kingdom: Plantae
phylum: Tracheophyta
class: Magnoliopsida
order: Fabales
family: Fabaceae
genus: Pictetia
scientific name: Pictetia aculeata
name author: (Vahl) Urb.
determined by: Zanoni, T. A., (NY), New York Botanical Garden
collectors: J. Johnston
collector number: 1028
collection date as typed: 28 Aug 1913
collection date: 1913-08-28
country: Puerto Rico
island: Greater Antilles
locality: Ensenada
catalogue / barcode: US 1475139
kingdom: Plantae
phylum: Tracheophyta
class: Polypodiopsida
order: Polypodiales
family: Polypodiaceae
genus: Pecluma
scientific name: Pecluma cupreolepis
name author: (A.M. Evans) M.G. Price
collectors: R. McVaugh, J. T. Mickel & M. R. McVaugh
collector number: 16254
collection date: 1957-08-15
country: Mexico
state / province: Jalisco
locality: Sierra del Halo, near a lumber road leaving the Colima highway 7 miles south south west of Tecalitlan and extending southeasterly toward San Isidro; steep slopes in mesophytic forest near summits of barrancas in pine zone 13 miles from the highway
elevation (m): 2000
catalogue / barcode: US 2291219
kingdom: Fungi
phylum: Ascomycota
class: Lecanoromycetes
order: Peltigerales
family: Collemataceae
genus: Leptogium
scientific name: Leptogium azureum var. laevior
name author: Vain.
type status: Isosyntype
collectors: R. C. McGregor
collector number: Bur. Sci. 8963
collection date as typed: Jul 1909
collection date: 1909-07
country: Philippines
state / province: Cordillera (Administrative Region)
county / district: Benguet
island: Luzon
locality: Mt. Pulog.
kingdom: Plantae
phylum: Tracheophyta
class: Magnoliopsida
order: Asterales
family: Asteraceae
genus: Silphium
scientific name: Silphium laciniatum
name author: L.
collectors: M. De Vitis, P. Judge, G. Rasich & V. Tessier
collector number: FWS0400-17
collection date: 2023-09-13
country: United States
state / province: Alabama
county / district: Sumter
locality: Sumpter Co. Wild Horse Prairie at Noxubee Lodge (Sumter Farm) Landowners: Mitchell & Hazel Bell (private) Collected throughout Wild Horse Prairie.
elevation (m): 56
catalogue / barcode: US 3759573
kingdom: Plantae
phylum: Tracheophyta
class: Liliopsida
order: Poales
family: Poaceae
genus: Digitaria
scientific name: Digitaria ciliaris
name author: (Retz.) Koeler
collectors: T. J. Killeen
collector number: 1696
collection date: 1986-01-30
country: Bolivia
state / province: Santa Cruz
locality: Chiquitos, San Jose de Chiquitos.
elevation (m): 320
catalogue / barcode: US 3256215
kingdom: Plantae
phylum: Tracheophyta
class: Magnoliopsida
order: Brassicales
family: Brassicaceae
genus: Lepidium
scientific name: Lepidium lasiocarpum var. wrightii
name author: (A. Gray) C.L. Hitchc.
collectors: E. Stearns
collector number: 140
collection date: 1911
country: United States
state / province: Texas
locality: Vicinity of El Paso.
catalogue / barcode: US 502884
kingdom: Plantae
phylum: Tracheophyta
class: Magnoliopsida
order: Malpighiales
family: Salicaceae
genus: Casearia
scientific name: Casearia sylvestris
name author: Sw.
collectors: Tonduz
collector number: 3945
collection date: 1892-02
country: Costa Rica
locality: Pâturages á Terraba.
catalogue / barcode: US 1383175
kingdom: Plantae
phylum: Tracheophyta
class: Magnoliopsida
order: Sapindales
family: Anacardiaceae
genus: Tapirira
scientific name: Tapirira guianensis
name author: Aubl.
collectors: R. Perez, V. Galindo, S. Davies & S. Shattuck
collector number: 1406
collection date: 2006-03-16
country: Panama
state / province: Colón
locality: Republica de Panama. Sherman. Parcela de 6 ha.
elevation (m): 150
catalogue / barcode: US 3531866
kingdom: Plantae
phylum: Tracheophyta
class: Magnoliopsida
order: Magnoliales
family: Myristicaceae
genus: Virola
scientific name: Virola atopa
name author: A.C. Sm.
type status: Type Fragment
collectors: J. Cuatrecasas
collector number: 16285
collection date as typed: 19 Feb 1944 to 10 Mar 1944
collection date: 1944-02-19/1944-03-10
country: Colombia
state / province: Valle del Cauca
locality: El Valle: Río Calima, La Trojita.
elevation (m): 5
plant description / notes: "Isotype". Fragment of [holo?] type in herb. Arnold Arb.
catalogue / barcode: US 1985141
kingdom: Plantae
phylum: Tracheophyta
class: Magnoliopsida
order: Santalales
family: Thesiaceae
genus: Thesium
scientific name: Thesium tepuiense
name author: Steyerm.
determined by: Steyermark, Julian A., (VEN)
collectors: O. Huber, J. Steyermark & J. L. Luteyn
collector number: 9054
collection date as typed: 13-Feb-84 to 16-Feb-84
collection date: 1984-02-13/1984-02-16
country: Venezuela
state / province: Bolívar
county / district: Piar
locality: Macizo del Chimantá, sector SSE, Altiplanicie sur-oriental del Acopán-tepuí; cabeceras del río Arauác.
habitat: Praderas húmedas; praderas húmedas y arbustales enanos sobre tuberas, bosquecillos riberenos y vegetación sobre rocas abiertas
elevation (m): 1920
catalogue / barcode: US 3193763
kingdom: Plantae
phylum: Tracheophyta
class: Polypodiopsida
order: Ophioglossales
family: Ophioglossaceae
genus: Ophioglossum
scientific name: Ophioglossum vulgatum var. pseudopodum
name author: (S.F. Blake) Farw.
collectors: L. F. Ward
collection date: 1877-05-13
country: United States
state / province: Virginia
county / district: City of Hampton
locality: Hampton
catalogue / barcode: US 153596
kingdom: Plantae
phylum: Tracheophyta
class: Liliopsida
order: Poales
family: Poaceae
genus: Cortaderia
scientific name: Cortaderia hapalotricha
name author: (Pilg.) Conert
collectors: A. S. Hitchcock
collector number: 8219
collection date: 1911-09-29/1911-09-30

» What is being asked: Count the lines in the listing above that contain the word "typed", with case counting. Reply with the number only.

» Output for this task: 4